Esercizi da svolgere ::
1. Risponda alle domande seguenti basandosi sul testo sulla tratta di persone:
(a) In quale anno il Capitolo generale della congregazione si è occupato del traffico delle persone?
(b) Dove è stato istituito il comitato incaricato di coordinare le attività della congregazione?
(c) In quale anno le religiose hanno raccolto la sfida di entrare direttamente nella piaga delle persone trafficate?
2. Riassuma in due frasi il testo sulla tratta di persone.
3. Prosegua il testo sulla tratta di persone, riprendendo subito dopo la sua ultima frase.

Testo estratto ::
____

Nel 2012 le religiose hanno raccolto la sfida a entrare direttamente nella piaga delle persone trafficate, specie donne e bambini, e da allora sono impegnate in diversi progetti contro questa forma di schiavitù. Attraverso azioni di sensibilizzazione e iniziative di formazione al lavoro, sostegno economico e offerta di alloggio ridanno dignità alle vittime di una vasta attività criminale
Sr. Margaret Sunita Minj
“Il regno di Do è un regno di diritti umani, giustizia, uguaglianza, dignità, compassione e pace per tutti. Oggi siamo chiamate a costruire il suo regno in particolare per ‘liberare gli oppressi e portare la buona novella ai poveri’ (v. Lc 4,18). In questo mondo di tragico e complesso abuso di donne e bambini, soprattutto delle classi più vulnerabili, questa attività criminale è un affronto osceno alla loro dignità e ai loro diritti”. Lo ha affermato, nel 2008, il Capitolo generale della congregazione delle Suore della Carità e della Croce, che si è occupato del tema del traffico delle persone, con particolare attenzione al traffico delle bambine e delle donne. Le delegate presenti al Capitolo hanno studiato insieme l’argomento e hanno cercato strade per contrastare questa schiavitù moderna e questa grossolana violazione dei diritti umani. Così, per coordinare le attività della congregazione hanno istituito un comitato presso il Generalato a Ingenbohl, in Svizzera, dove la congregazione ha avuto origine.

____

Contenuto del materiale ::

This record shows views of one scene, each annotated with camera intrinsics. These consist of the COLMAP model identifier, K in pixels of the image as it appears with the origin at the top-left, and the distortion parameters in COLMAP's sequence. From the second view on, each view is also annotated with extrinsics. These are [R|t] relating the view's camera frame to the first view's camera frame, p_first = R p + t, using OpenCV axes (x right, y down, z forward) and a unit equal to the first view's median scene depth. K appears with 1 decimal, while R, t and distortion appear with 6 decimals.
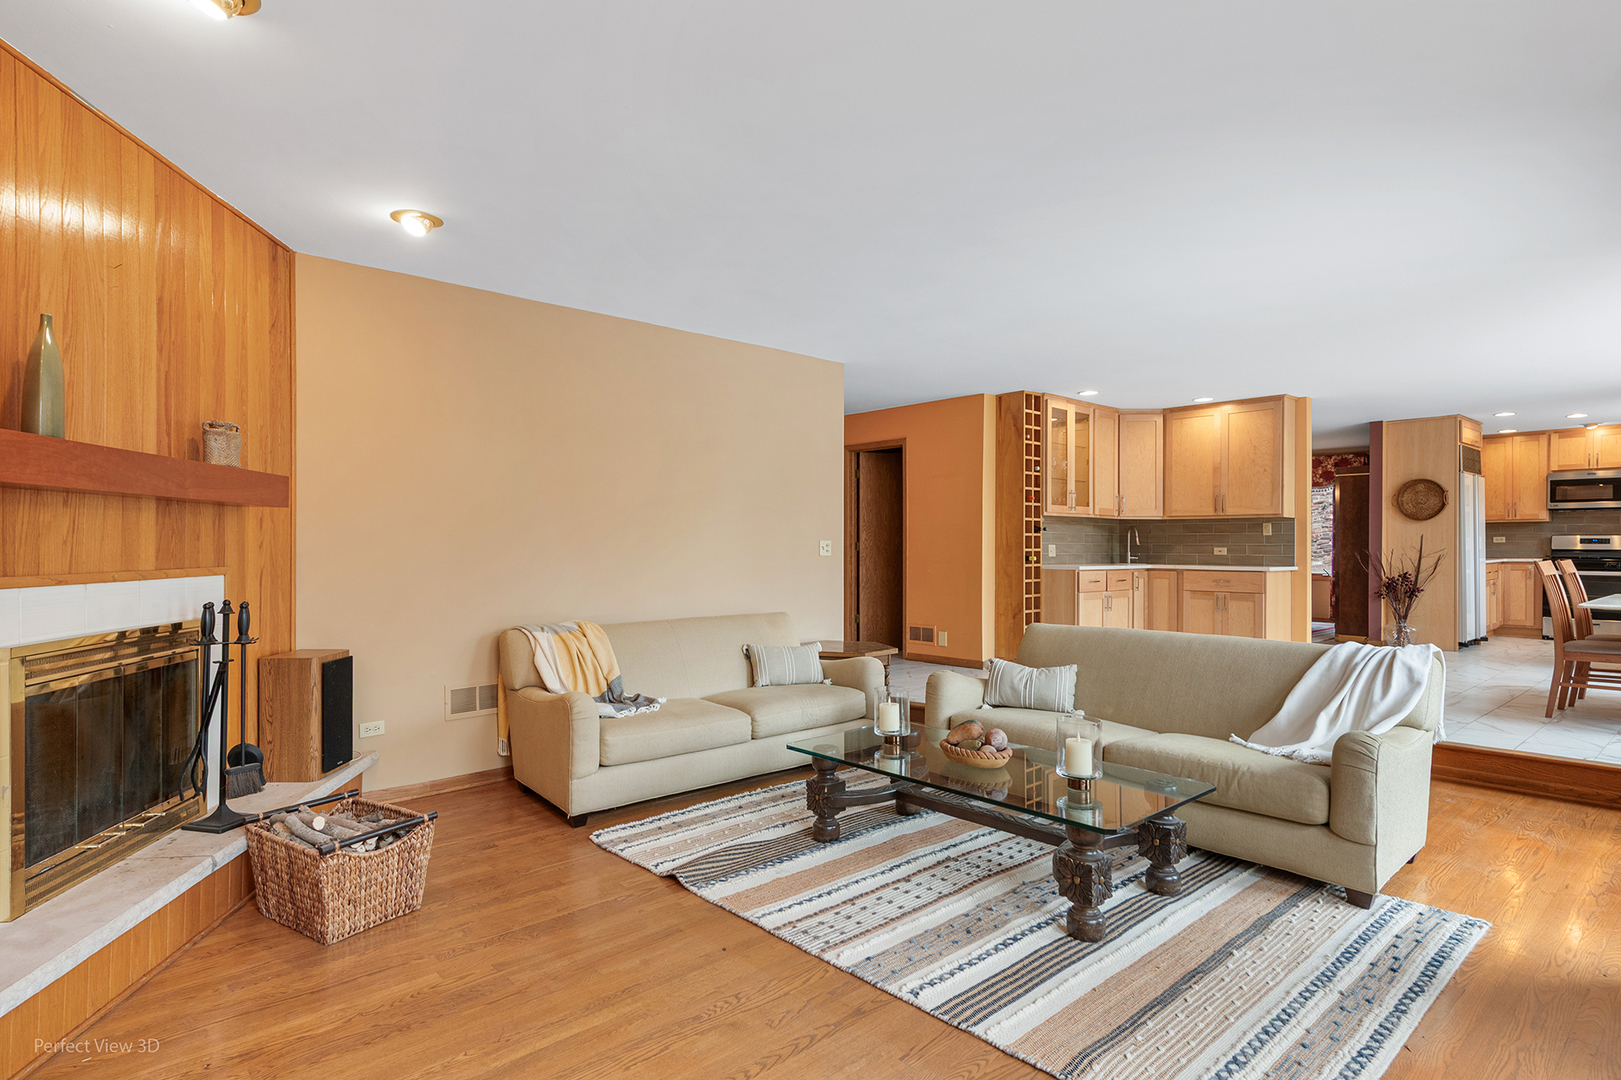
lens RADIAL K [[857.3, 0, 780.4], [0, 857.3, 539.8], [0, 0, 1]] dist [0.023948, 0.000270]
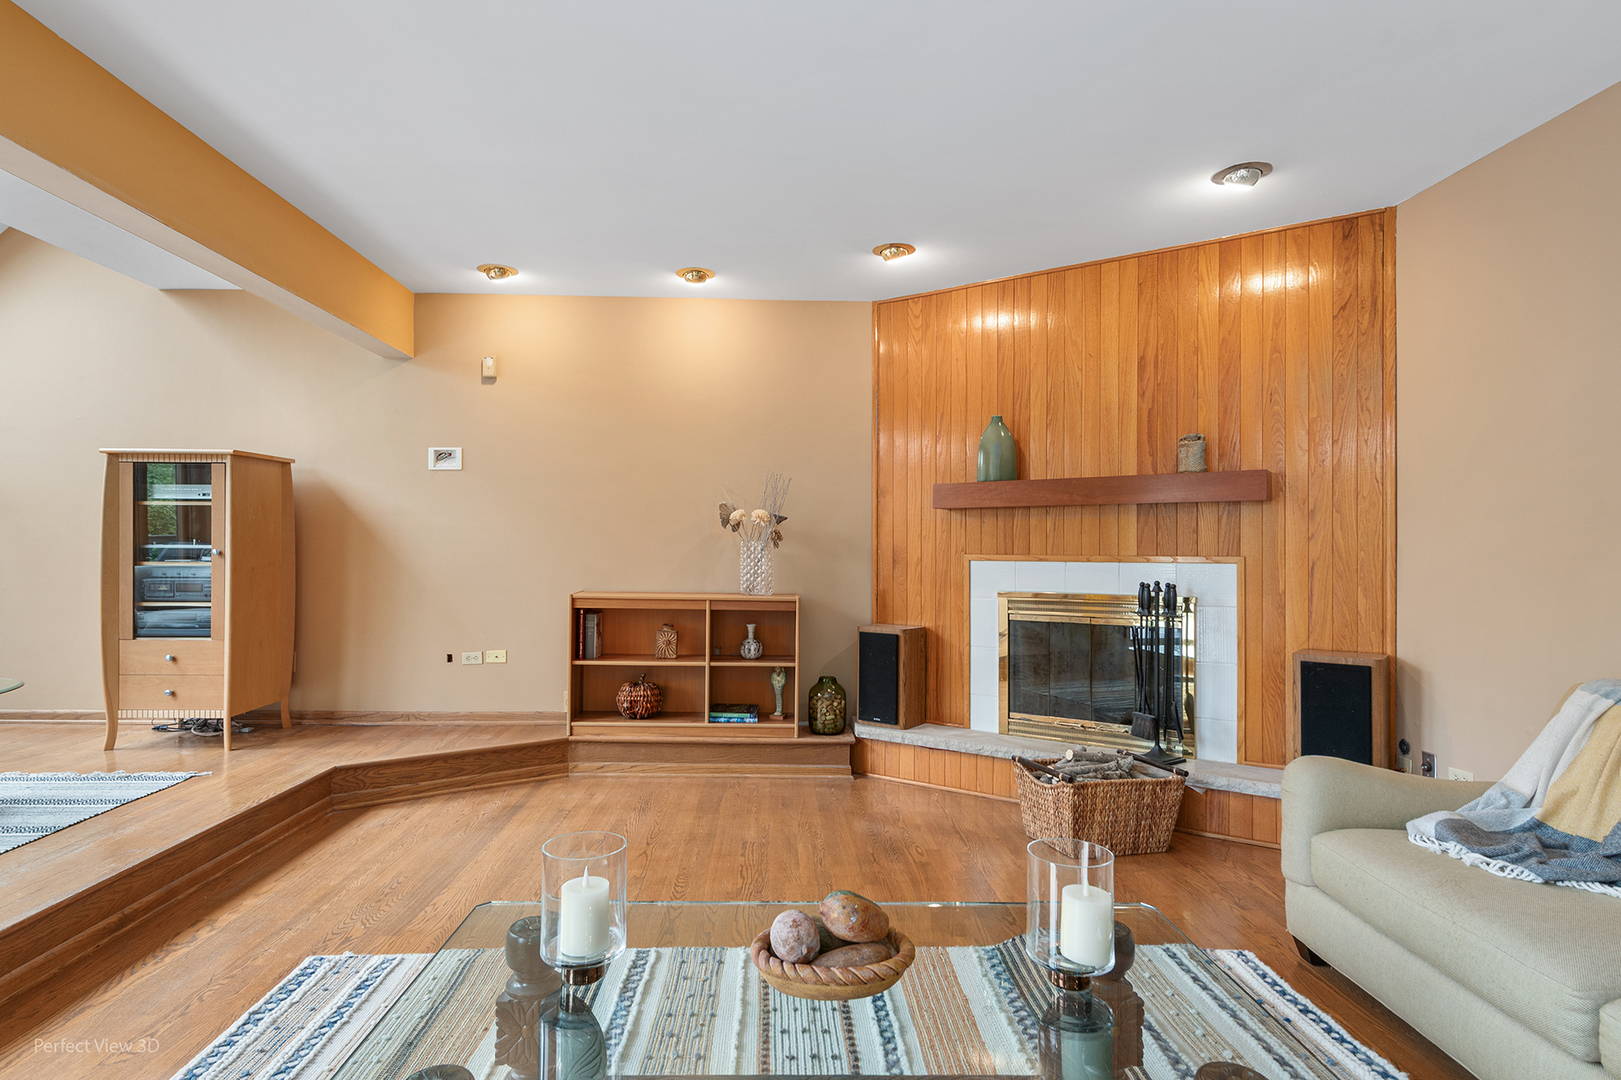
lens RADIAL K [[857.3, 0, 780.4], [0, 857.3, 539.8], [0, 0, 1]] dist [0.023948, 0.000270]
pose [[-0.654663, -0.025997, -0.755473, 0.677633], [-0.010791, 0.999628, -0.025048, 0.049959], [0.755844, -0.008246, -0.654700, 1.458593]]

____

Risultati attesi ::
1.
(a) Nel 2008.
(b) Presso il Generalato a Ingenbohl, in Svizzera.
(c) Nel 2012.

2. Dal 2012 le religiose sono impegnate in diversi progetti contro la tratta di persone, specie donne e bambini, e ridanno dignità alle vittime con azioni di sensibilizzazione, formazione al lavoro, sostegno economico e offerta di alloggio. Nel 2008 il Capitolo generale delle Suore della Carità e della Croce ha affrontato il tema del traffico delle persone e ha istituito un comitato presso il Generalato a Ingenbohl, in Svizzera, per coordinare le attività della congregazione.

3.
I primi passi in India
Successivamente, il congresso delle superiore provinciali e dei Vicariati – svoltosi in India nel 2012 – ci suggerì di fare qualcosa insieme. “L’appello di Papa Francesco a unire gli sforzi per porre fine a questo crimine ci ha ulteriormente rafforzate nel nostro impegno come congregazione”, dice suor Regina. “Studiando il fenomeno del traffico delle persone, che ha una dimensione davvero immensa, nasceva naturalmente la domanda sul nostro ruolo nel prevenire una così estesa e massiccia rete del crimine organizzato. Essendo noi in realtà solo un gruppo esiguo, sapevamo di aver bisogno di unire le forze con altri gruppi che già operano in questo campo”. Intanto, la prima cosa da fare sembrava trovare una casa comune a Delhi che potesse accogliere diversi membri dalle tante province in India. A Delhi ci sono anche molte ong che operano a diversi livelli: la prevenzione, la sottrazione, la riabilitazione, la reintegrazione … Così, nel 2017 le suore iniziano a lavorare insieme ad alcune ong sotto la guida di un coordinamento nazionale.
Un bambino per volta
Insieme a queste ong, le suore “pattugliano” le stazioni ferroviarie di New Delhi e di Anand Vihar per intercettare i bambini: “Dalle sei del mattino fino alle sei del pomeriggio, sorvegliamo in coppia le stazioni alla ricerca di bambini”, spiega suor Regina. “Alcuni sono scappati di casa per le ragioni più diverse; altri vengono acquistati dai trafficanti per il lavoro minorile, per l’accattonaggio se non addirittura per il commercio di organi. Le ragazzine sono allettate a venire in città con false promesse di un buon lavoro o di matrimonio. Alcune adolescenti scappano di casa e vengono in città con il sogno di un matrimonio felice, e arrivano con poco se non addirittura senza denaro”.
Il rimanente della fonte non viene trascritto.